At the first RCMP, on Allenby Street, the guards recognized Yakubu.
“The second car is with me,” Yakuba answered.
They also crossed the second checkpoint without incident, but at the third they were stopped. Yakuba adhered to the tactic of always speaking louder than the interlocutor, and the first. It confused the other side. He leaned out the window.
- Where did you come? He shouted at the sentry. - Where is the old one?
- I went to eat, I'm replacing him, - sounded in response.
- Look at both! - advised Yakuba, pretending to be an Arab militant. - The car behind me is ours.
So they overcame the third barrier. We arrived at the auto repair shop. Yitzhak parked in front of the gate, Yakuba drove inside. There were several other cars in the yard; an ambulance with a bright red cross on the side stood in the same place, near the canopy. Yakuba stopped the car to her left. From somewhere, a trio of mechanics immediately jumped out and began yelling at him to get out.
- Wait a minute... what's the matter? - Yakuba got out of the car to play for time. He did not expect such a rapid development of events.
The mechanics were clearly worried. They were not interested in his arguments.
- Get the car away! One shouted.
- Wait, I have a question. Here's the deal...
- Don't give a damn! First, clean the car, then we'll talk.
Yakuba got behind the wheel again, put in reverse gear, drove around the ambulance and stopped to the right of it. He muffled the engine, got out again. They yelled at him again, but he pretended to be deaf and demanded a senior.

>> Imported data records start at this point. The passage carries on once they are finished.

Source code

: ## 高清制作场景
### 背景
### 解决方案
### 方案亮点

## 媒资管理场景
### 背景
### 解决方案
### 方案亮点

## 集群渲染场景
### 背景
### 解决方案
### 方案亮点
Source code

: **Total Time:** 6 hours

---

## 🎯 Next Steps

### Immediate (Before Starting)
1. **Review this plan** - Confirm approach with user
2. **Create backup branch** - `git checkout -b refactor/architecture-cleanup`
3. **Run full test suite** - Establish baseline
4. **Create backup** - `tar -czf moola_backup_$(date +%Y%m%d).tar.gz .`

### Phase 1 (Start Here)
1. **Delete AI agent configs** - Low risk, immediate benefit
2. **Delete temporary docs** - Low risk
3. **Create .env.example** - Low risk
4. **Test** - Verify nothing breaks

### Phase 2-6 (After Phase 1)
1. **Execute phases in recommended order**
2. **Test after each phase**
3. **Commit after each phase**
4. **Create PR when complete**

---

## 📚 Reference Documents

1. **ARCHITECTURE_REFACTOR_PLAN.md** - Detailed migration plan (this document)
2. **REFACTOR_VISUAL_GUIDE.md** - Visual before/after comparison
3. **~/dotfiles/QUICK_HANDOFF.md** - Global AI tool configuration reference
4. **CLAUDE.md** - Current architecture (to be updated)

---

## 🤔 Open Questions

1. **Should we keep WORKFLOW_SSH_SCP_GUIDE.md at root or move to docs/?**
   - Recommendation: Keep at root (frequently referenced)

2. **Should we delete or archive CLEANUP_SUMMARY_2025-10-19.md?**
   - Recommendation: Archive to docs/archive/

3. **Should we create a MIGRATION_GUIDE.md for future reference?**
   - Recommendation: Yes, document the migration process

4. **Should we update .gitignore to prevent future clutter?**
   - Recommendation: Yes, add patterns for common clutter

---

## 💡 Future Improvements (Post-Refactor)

- Who's in charge here? Have you gone to eat? Is there somewhere to eat nearby?..
There was no end in sight, but he was running out of time.
Yitzhak, sitting in the car outside the gate, could only guess what was going on inside, in the yard. He understood that something had gone wrong there. He had an order to leave if his partner didn't come out in ten minutes. Ten minutes have already passed.

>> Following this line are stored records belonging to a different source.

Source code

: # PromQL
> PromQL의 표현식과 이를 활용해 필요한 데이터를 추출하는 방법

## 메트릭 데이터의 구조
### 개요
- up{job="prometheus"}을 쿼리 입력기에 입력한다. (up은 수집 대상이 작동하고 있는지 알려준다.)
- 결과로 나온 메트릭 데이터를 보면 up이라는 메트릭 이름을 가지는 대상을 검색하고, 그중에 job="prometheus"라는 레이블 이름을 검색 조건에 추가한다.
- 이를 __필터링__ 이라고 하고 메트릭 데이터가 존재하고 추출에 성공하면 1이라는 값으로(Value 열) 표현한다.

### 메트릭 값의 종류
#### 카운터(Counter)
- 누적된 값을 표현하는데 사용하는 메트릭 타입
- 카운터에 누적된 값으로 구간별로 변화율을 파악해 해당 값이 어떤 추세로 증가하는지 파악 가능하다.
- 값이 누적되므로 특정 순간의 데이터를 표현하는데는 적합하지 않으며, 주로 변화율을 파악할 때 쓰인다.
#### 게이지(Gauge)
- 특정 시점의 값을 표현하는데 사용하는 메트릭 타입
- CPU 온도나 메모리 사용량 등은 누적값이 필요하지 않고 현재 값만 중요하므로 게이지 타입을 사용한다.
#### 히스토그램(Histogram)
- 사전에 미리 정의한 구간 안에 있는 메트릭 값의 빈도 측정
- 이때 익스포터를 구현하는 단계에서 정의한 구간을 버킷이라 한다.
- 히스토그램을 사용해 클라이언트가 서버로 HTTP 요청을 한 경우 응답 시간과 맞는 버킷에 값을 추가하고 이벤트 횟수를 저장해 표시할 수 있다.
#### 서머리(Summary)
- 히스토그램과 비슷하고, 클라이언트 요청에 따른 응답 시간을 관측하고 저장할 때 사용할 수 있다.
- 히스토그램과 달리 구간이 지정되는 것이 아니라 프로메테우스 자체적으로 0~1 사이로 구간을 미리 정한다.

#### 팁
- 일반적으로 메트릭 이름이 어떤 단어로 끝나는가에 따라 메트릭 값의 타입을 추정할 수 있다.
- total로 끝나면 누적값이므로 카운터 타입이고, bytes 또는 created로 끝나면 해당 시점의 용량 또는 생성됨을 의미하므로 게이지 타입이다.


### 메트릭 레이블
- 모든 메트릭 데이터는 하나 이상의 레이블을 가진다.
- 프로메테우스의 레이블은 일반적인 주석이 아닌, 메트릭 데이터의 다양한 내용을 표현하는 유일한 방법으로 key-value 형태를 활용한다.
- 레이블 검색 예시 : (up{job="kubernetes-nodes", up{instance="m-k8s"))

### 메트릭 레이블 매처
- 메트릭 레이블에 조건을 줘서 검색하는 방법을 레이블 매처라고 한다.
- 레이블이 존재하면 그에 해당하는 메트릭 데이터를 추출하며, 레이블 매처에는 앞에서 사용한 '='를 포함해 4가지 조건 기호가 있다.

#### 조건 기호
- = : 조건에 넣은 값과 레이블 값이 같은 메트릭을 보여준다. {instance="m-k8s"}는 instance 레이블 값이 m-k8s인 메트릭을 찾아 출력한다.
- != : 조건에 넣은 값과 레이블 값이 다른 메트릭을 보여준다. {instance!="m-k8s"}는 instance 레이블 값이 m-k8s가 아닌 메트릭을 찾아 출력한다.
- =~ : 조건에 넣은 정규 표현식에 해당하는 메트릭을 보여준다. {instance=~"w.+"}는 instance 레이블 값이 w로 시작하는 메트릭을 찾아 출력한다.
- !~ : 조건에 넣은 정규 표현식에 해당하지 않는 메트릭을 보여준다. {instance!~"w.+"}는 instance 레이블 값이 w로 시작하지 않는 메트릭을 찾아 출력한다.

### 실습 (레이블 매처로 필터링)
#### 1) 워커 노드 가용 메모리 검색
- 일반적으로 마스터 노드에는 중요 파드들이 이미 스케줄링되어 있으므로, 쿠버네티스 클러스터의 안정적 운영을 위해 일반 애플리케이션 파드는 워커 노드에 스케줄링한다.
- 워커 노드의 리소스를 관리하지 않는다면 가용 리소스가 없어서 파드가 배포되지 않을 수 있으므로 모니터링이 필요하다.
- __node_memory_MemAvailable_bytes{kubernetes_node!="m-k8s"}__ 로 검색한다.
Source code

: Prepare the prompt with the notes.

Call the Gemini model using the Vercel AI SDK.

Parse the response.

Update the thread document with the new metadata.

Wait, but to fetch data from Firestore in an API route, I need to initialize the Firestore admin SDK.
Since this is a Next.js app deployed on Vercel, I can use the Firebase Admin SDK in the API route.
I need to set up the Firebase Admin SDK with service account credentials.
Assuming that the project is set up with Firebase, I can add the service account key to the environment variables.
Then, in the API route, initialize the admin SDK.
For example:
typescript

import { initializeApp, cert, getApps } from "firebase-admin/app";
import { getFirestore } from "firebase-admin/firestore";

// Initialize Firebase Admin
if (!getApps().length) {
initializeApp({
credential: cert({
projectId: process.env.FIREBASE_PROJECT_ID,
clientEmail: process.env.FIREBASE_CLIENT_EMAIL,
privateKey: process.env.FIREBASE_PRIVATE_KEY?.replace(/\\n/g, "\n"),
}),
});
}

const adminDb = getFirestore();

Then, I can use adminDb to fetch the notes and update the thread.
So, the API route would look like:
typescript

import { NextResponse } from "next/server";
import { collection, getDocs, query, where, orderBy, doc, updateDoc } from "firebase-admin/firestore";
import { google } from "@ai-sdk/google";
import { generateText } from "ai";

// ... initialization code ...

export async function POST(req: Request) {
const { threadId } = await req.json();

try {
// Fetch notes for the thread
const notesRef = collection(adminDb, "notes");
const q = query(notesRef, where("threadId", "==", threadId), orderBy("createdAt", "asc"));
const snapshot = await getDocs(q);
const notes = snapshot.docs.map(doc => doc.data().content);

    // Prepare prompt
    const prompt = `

The mechanics asked Yakuba where he was from, he replied that he was from Jaffa - the agents always answered that way when they acted in Haifa. In Jaffa, they said that they had come from Haifa. He switched to screaming, and it was not a pretense, but fear: fear of being caught, fear of failure. Dozens of lives were at stake.
- Well, you are stupid! He yelled at the mechanics. - Go to hell! Ignorant! - And so on that just came to mind.
The mechanics shouted down to him anyway; I had to get into the car again and pretend that he was leaving now. He didn't know what to do. But they turned away, deciding that they got rid of him, and that was enough: he took out pliers from the glove compartment and crushed the flask with them. Acid flowed into the condom. He had seven minutes at his disposal.
He opened the door for the last time.
- At least give me a drink?
One of the mechanics casually pointed to the water tap. Yakuba stepped to the crane, but instead of stopping, he jumped out of the gate into the street. The Oldsmobil hadn't left yet, it was just humming its engine. The Palmachian Code put friendship above orders, so Itzhak did not even think of leaving. He moved to the passenger seat because now a real driver was needed.
Yakuba jumped behind the wheel, slapped Itzhak on the knee and pressed the gas pedal to the floor. It seemed like there was still time left, but as soon as they got under way, the earth shook, the car was shaken by a blast wave, it became dark from the dust that filled the air. The people looking down from Mount Carmel thought that an atomic bomb had exploded in the Lower City. Immediately after the monstrous explosion, there was a deafening silence. The two agents saw in the rearview mirror a black cloud billowing and then slowly settling.
Translated from English by Arkady Kabalkin.